Rewrite the data below with every instance of "Skip" changed to "Jump" and nothing else altered. Omit the pictures from your output.
BEGIN INFORMATION
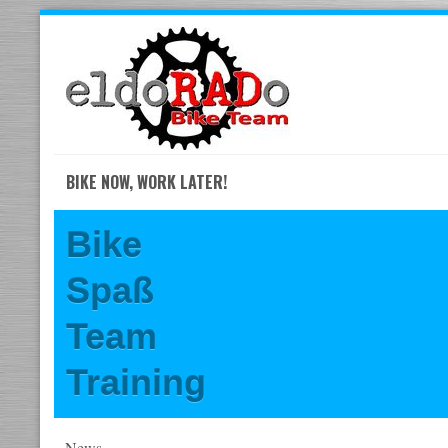
Skip
to
navigation
Skip
to
content
BIKE NOW, WORK LATER!
Bike
Spaß
Team
Training
News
END INFORMATION
▶ [WRITTEN ANSWER]:
Jump
to
navigation
Jump
to
content
BIKE NOW, WORK LATER!
Bike
Spaß
Team
Training
News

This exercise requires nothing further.